Segment Open
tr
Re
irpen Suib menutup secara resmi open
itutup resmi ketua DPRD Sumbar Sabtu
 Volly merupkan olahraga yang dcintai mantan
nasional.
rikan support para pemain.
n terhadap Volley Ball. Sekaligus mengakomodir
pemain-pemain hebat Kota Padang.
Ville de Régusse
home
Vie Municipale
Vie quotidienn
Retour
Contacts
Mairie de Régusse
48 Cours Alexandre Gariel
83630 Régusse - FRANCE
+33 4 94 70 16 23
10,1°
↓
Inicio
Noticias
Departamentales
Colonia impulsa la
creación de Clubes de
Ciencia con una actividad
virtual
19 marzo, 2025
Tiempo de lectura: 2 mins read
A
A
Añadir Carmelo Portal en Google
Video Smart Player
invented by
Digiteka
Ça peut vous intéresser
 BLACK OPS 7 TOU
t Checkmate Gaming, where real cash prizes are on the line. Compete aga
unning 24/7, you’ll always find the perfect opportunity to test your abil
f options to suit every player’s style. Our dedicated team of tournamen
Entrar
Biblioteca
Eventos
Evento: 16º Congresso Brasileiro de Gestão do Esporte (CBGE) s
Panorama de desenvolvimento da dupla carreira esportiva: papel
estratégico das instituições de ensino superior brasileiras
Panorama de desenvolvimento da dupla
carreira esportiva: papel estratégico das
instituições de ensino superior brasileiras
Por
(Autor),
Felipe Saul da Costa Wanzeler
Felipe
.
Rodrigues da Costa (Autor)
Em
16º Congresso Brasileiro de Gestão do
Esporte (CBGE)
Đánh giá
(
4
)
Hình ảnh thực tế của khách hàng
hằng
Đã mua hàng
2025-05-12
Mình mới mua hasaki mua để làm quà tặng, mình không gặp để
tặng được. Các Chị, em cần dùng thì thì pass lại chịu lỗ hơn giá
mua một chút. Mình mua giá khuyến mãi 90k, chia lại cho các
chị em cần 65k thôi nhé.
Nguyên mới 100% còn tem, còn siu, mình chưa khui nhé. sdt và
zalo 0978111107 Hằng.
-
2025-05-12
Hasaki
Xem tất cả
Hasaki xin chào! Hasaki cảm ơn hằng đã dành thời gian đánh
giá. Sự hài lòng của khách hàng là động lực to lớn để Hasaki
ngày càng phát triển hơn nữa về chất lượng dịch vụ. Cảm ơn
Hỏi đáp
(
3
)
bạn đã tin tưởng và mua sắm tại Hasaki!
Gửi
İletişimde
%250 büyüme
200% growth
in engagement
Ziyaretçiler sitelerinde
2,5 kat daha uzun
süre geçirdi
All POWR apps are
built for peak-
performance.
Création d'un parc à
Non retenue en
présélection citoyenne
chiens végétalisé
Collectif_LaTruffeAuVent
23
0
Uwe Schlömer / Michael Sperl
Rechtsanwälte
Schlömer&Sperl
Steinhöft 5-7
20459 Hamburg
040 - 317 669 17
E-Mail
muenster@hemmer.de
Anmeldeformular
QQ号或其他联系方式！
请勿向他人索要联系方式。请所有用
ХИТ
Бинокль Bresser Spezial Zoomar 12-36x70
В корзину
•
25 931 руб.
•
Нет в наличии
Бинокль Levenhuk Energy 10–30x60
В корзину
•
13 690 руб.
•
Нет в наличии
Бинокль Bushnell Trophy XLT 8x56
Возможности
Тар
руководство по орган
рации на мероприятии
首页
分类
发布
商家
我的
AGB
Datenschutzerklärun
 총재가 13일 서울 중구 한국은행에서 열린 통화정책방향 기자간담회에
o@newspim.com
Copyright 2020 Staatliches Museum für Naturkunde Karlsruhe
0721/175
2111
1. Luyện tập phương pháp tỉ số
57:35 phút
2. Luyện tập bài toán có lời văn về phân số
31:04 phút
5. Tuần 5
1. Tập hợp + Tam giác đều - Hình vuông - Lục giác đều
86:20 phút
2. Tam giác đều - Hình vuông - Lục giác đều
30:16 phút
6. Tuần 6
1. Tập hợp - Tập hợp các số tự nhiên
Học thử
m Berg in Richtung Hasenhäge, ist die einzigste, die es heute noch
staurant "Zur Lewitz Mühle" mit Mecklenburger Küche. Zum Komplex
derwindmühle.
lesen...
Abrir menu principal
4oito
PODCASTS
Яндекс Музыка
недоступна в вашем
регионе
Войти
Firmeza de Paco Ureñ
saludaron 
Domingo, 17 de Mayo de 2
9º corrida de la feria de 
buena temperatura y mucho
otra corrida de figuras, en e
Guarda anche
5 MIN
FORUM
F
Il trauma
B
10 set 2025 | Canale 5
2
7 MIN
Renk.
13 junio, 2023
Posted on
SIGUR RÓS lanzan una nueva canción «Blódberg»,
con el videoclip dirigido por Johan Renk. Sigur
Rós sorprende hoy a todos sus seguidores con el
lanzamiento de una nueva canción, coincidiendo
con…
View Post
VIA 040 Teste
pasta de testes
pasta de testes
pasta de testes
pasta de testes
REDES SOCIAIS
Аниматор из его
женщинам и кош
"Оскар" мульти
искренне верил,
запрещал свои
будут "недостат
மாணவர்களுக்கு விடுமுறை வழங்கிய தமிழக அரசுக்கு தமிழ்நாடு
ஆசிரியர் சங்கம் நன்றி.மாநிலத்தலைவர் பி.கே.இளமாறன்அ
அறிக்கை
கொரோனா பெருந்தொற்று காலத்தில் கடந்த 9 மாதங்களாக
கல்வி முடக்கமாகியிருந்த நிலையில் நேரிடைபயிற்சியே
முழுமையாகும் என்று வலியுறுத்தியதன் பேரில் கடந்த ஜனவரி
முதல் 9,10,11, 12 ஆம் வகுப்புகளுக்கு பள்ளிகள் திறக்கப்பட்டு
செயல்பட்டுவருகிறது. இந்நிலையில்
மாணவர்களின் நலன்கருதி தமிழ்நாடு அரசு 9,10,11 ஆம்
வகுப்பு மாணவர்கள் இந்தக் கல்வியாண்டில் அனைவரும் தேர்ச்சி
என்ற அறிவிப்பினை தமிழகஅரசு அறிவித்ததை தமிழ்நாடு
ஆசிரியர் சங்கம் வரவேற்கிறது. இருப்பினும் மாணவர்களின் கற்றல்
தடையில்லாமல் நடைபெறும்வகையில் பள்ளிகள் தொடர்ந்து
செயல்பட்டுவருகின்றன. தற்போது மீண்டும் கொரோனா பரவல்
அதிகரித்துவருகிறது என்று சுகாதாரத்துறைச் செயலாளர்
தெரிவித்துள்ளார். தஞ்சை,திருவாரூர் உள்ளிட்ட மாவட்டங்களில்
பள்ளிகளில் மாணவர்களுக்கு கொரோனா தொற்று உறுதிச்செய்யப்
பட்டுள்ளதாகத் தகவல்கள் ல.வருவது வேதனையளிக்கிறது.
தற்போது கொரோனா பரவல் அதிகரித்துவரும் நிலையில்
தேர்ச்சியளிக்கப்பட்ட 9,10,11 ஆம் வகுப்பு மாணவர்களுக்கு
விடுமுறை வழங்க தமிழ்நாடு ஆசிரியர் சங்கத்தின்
Segment Closed
**Assignment**
Copy every line of the listing that includes the string "canción".

**Finished task**
SIGUR RÓS lanzan una nueva canción «Blódberg»,
lanzamiento de una nueva canción, coincidiendo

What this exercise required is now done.